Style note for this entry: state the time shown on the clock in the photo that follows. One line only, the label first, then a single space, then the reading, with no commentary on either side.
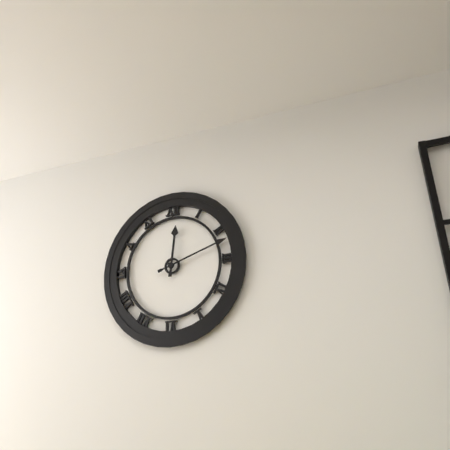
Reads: 12:12
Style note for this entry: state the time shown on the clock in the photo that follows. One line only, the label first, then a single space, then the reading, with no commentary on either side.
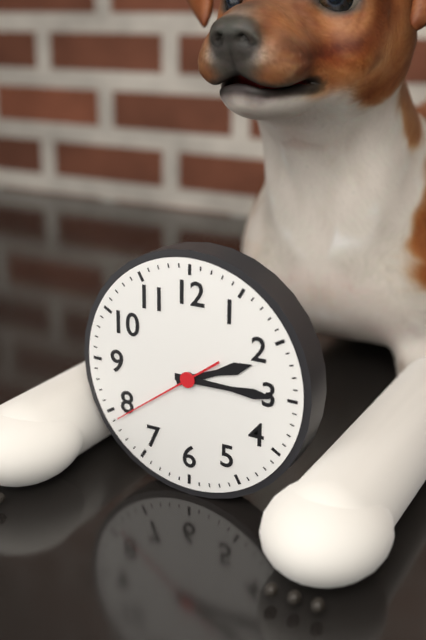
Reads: 2:15:39
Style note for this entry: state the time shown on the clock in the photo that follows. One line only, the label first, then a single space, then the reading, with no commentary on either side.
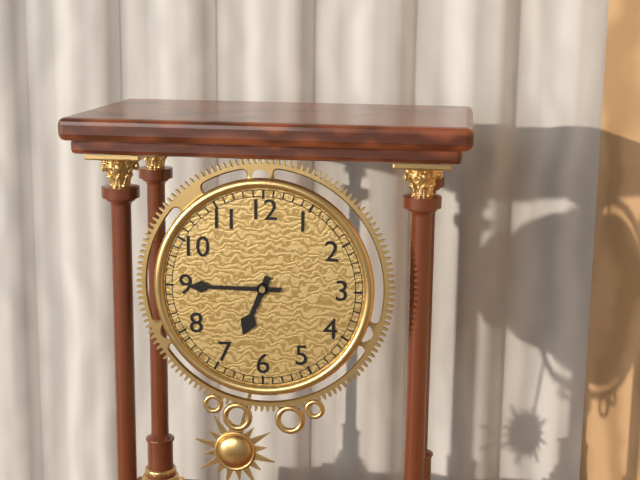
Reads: 6:45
● ● ●
[Do this]:
Swap "photo" for "image" throughout the lines above and change nothing else. Leave the pictures out of your copy.

[Final result]:
Style note for this entry: state the time shown on the clock in the image that follows. One line only, the label first, then a single space, then the reading, with no commentary on either side.
Reads: 12:12
Style note for this entry: state the time shown on the clock in the image that follows. One line only, the label first, then a single space, then the reading, with no commentary on either side.
Reads: 2:15:39
Style note for this entry: state the time shown on the clock in the image that follows. One line only, the label first, then a single space, then the reading, with no commentary on either side.
Reads: 6:45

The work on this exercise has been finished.